My Wesley faculty colleague Jessicah Duckworth called my attention to a National Public Radio story about the mistakes that led to the recall crisis Toyota is now facing. After listening to the “Morning Edition” segment on the web, I agreed with Jessicah that there was a lesson here for church leaders.
Renewal does not come in the church by forgetting its heritage but in recovering its theological and historical rootage in ways that matter for the current time and place.
For many years, Toyota has been regarded as a model of leadership and management. The Toyota Way guided their work, one part of which is The 5 Whys. This is a Japanese philosophy of repeatedly askingWhy? to find not only the direct sources of problems, but also the root of those sources. The process begins with naming the problem, such as “the gas pedal sticks,” followed by asking Why? A first answer might be, “Because the pedal gets caught in the floor mat.” But the process does not stop there. Again and again, the question is asked:Why? Normally five rounds of asking Why? will get to the root of the problem.

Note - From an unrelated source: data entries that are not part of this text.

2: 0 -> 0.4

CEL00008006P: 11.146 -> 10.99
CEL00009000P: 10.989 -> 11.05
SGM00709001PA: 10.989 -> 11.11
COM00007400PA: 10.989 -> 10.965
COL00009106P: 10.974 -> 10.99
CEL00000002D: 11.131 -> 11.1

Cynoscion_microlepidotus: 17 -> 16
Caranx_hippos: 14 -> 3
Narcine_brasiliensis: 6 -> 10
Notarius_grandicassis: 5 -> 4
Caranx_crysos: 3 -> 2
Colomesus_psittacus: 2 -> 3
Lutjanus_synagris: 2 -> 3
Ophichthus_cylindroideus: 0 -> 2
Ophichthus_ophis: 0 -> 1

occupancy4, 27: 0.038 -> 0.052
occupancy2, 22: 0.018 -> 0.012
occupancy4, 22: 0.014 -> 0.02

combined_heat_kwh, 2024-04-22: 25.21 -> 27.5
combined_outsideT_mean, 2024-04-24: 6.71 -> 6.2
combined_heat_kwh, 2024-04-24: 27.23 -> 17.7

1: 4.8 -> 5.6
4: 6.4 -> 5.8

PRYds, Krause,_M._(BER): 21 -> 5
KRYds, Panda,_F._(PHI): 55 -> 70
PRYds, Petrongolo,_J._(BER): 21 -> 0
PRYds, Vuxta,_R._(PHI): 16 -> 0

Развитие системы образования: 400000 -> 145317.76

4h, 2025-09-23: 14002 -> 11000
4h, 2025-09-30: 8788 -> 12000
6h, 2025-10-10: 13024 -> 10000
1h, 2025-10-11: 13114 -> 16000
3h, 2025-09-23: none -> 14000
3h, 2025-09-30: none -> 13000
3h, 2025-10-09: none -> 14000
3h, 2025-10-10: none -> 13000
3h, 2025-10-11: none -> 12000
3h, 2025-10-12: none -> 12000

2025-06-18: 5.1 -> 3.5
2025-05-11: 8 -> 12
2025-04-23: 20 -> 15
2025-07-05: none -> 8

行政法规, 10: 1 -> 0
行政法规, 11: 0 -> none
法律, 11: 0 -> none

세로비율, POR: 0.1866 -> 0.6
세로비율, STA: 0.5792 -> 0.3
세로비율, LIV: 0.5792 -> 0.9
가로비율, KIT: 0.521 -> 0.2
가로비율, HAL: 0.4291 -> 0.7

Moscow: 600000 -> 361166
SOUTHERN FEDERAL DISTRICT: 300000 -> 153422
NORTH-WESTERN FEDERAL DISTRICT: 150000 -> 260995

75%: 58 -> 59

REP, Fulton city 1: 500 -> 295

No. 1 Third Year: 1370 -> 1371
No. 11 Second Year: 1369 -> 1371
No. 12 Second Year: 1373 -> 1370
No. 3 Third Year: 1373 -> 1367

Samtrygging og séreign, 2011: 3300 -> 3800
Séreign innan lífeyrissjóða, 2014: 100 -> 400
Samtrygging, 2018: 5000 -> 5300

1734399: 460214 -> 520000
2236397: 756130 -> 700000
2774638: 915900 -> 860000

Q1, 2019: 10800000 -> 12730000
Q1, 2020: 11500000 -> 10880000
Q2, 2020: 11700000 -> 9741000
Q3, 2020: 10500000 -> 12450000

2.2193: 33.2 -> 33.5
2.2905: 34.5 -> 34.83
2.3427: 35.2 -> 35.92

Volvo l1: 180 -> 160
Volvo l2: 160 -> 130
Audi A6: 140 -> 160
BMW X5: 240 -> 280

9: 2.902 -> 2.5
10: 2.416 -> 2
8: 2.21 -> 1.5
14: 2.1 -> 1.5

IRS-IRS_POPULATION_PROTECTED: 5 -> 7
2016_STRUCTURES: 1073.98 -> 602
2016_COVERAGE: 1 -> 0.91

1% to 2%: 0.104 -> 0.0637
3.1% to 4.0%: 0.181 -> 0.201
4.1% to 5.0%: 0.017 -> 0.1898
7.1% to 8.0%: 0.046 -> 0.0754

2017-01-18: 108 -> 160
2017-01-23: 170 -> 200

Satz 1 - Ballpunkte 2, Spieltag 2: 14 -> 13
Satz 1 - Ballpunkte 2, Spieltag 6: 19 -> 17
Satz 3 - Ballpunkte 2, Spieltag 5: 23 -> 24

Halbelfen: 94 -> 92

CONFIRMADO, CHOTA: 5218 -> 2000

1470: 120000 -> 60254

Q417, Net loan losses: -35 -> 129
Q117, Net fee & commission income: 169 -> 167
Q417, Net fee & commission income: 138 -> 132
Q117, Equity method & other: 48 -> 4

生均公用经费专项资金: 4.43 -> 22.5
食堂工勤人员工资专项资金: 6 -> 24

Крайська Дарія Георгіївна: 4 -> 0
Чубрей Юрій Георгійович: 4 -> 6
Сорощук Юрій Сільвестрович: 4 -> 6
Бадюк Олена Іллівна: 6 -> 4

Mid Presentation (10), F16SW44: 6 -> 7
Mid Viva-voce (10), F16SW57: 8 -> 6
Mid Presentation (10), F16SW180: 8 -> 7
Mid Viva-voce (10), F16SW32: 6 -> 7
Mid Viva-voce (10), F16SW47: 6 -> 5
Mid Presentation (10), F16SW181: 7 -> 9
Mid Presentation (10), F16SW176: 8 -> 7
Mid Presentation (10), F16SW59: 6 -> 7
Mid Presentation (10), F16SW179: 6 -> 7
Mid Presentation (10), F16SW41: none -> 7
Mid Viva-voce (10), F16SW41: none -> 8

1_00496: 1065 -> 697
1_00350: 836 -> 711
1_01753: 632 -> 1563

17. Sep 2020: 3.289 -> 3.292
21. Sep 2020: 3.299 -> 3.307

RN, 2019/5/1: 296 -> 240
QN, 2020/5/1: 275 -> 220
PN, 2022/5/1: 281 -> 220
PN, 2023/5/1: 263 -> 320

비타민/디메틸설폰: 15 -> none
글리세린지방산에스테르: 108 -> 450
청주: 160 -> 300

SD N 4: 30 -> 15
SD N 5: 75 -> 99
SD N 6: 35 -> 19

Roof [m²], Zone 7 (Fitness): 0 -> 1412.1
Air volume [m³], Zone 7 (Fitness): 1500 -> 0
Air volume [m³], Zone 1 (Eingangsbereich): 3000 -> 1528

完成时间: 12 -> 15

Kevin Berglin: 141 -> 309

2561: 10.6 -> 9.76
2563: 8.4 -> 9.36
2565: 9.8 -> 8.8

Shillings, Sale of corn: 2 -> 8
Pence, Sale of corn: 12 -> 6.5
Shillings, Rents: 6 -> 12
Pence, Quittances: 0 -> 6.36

The 5 Whys was a critical component of Toyota’s problem-solving methodology from the beginning of the company. The founder, grandfather of the current president, incorporated it into the life of what became a most trustworthy organization. The NPR story examined what had gone wrong, featuring an interview with a Toyota employee. He said that they had failed to utilize their own system, The 5 Whys, to address root causes of problems when they first surfaced. They had forgotten one of the singular sources of their success that had been passed on from the founder.
Church leaders of every generation face challenges and problems, and they search for faithful ways to be the church in their time. They hear God’s word that comes through the prophet Isaiah: Look! I am doing a new thing! And with their congregations, they prayerfully discern a new vision for this new day.
But church leaders do best when they also remember that they lead out of the richness of the Christian tradition with its reservoir of lessons from the past. Renewal does not come in the church by forgetting its heritage but in recovering its theological and historical rootage in ways that matter for the current time and place. God also says through Isaiah: Look to the rock from which you were hewn.
There is a temptation in every generation of church (or business) leaders to think that surely they care more and know more than those who went before. They must take account of what is new, but no generation of leaders has all of God’s wisdom. Each builds upon lessons developed in the past to help address new challenges today.